E tem umas fotos da casa amarela, se quiserem dar uma olhada, ótimo espaço ^^

sábado, 1 de março de 2014

Publico e mensagem

Em um jogo participativo como larp, cada jogador traz uma perspectiva e jogadores veteranos puxam o jogo para sua perspectiva. Eu proponho não só captar, mas descaptar jogadores, indicando para eles que esse não é seu jogo. Principalmente quando o jogador veterano, realmente não sabe jogar, e tem um repertório minúsculo. Ou melhor, um péssimo interator que so gosta do que faz e traz muito o jogo pra uma perspectiva.

Design em Larp


Primeira coisa. Muitos dos jogadores já estão acostumados com paradigmas de jogos digitais. Mas não de Larps. Maioria dos jogadores que vem e começam a ser retidos são na maioria jogadores de rpg, que imbuidos de preconceitos paradigmáticos desse ramo, vêem o Larp como se fosse um rpg. Pois já como não há uma percepção de identidade única, as pessoas tem de ser ensinadas paradigmas e visões novas, e possivelmente perder sua visão.
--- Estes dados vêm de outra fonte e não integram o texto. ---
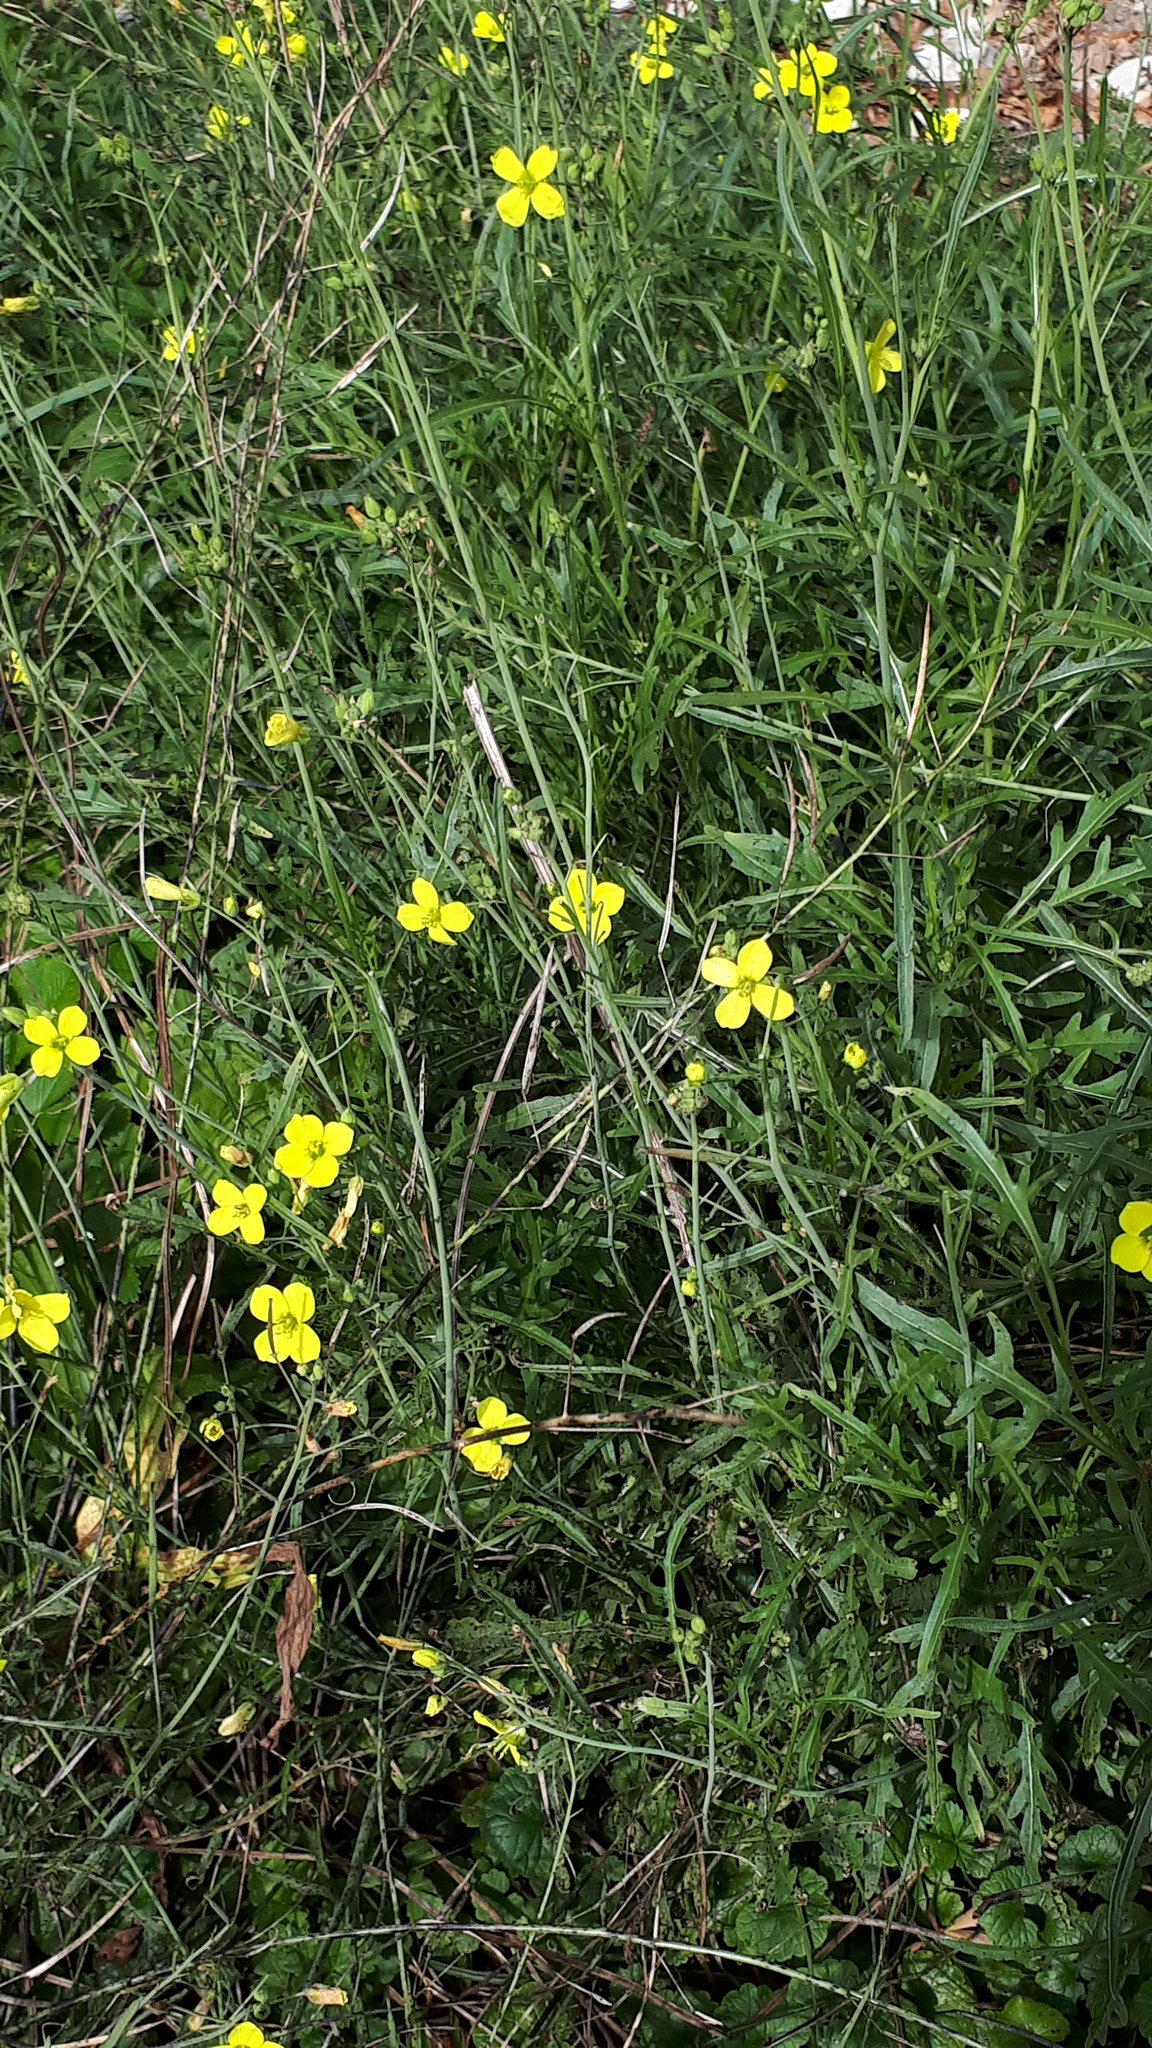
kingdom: Plantae
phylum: Tracheophyta
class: Magnoliopsida
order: Brassicales
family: Brassicaceae
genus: Diplotaxis
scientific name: Diplotaxis tenuifolia
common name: Perennial wall-rocket
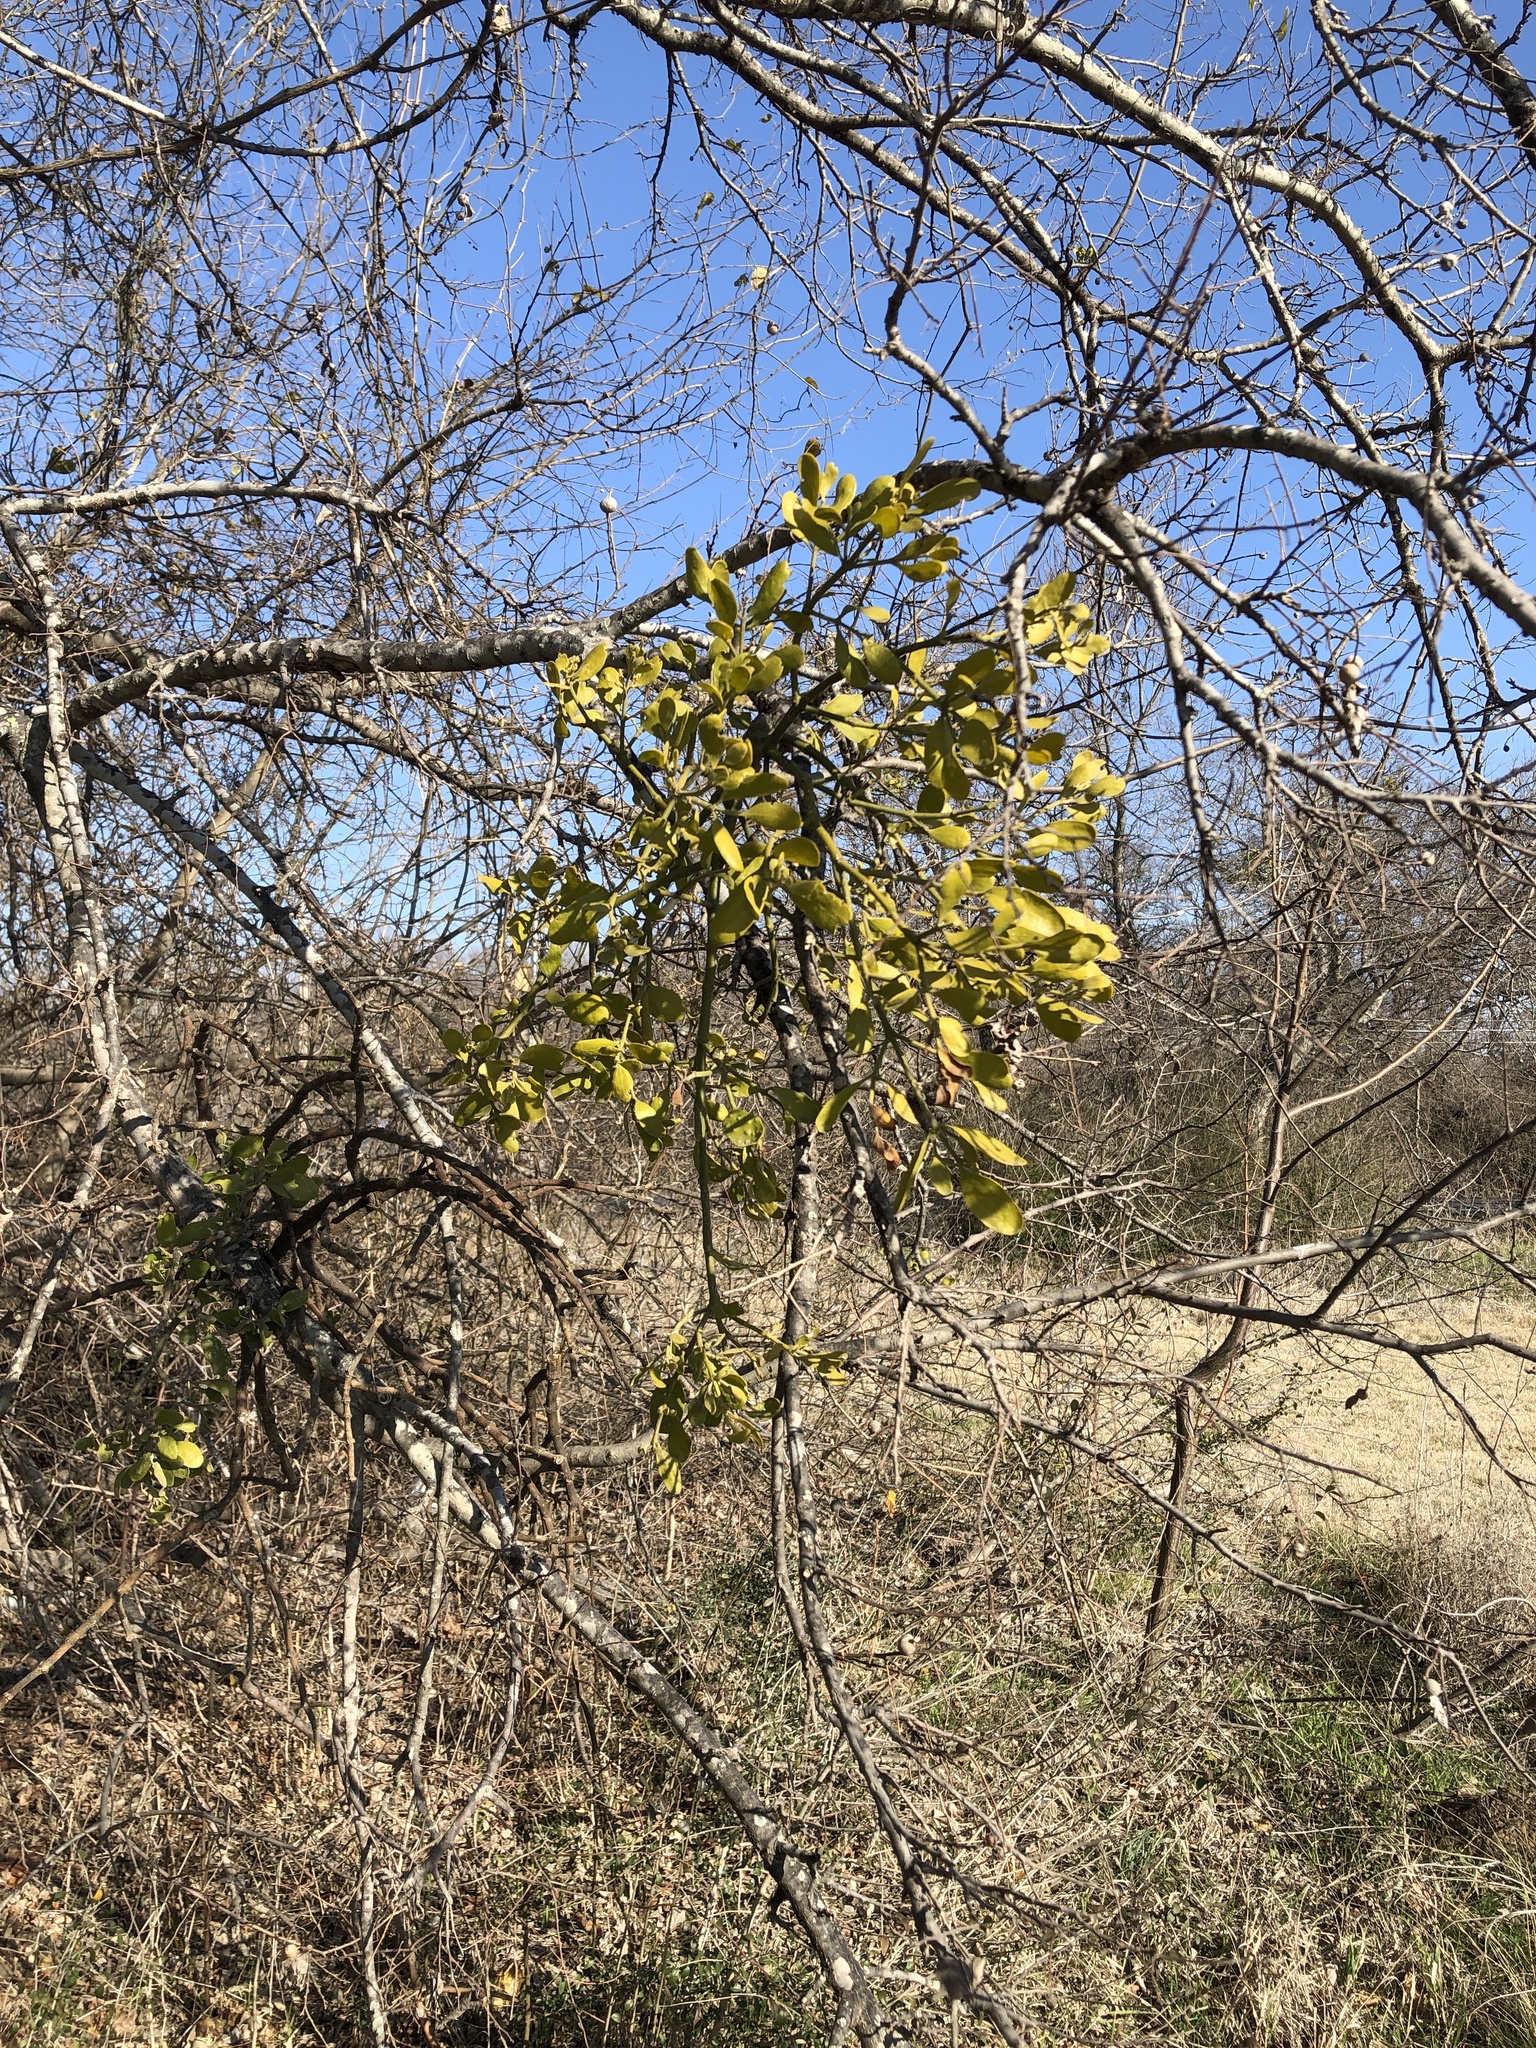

Em um jogo complexo e diferente, pessoas tem de abordar o jogo de alguma forma, possivelmente exploratória, mas para isso ele tem de enteder as mecânicas. Mas caso não haja dialogo entre o jogador e o jogo, ele simplesmente vai desistir.



A melhor forma para se aprender um jogo, é aprendendo suas regras. O resto do aprendizado vai ser baseado na exploração. Jogadores novos devem ser preparados para o jogo, tanto que há variados usos de tutorias em jogos. Tutorial é uma prática rejeitada, mas para jogos que trabalham com algo inusitado, é melhor que isso seja implementado. Como em larps a organização consegue ver quem são os jogadores novos. Essa identificação e abordagem para lhes acolher no jogo, e capacitá-los no jogo é uma prioridade. Jogadores não podem ser deixados livres, caso eles não compreendam o que estão fazendo ou jogando. É importante que eles não fiquem perdidos e confusos.


O flow praticamente resume o que eu tentei falar até agora. Um jogo diferente como o larp necessita não só de desafio e habilidade, mas tão de compreensão de funcionamento do jogo, proposta, e mecânicas caso existam. E uma pequena coisa que eu adicionaria para o jogo seria sintonia entre os jogadores. Caso eles estejam com percepções diferentes, o jogo pode ser tornar díspar e mais bagunçado.

E digo percepções exterioras à ficção do jogo. Percepções sobre a proposta do jogo, respeitá-la e jogar de acordo com ela.